* Required work
Every line below that has the string "pinky" needs to be copied.

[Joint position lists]
********************
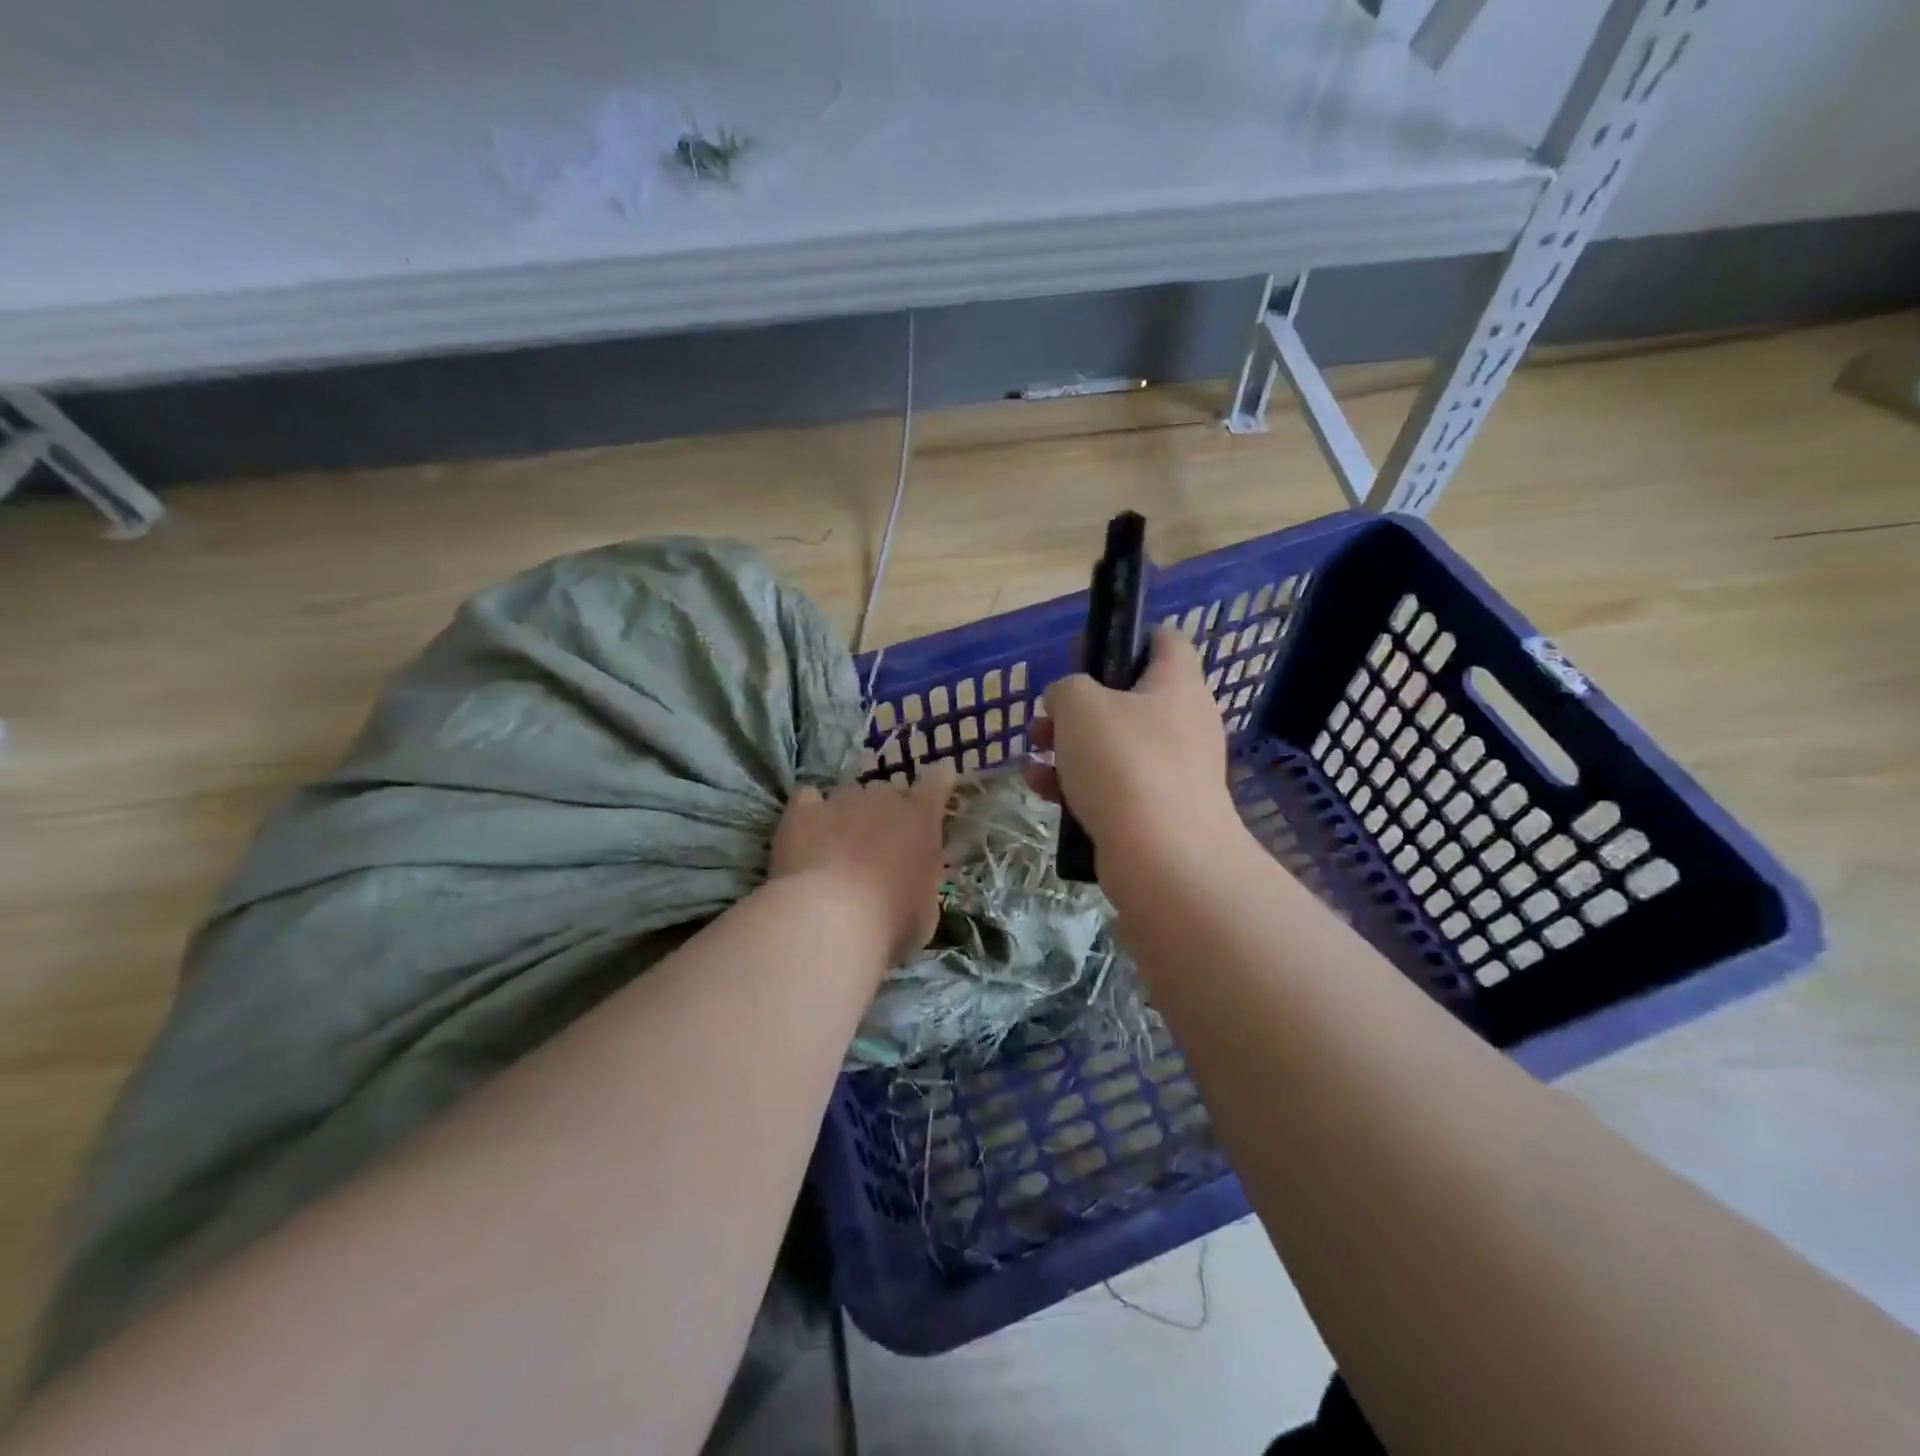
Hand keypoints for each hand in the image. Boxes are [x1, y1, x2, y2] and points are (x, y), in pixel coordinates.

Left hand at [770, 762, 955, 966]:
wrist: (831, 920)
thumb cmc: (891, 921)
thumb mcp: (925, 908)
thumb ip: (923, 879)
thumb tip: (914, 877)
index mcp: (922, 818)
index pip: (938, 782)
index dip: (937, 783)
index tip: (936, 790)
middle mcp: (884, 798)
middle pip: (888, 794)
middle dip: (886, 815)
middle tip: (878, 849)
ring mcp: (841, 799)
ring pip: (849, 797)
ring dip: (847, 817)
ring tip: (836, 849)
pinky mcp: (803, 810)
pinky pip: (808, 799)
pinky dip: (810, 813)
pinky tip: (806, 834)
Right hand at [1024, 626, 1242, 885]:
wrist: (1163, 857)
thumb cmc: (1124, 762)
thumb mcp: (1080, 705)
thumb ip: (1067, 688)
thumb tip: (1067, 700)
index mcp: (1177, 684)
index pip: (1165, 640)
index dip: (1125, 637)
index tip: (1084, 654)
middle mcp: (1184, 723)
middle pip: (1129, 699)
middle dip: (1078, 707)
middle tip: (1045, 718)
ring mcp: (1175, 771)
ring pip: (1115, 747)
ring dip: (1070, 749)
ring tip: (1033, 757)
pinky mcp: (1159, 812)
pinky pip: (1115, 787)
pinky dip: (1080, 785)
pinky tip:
********************
* Solved problem
pinky mcp: (803, 810)
pinky pip: (808, 799)
pinky dip: (810, 813)
pinky tip: (806, 834)
pinky mcp: (1159, 812)
pinky pip: (1115, 787)
pinky dip: (1080, 785)
pinky tip:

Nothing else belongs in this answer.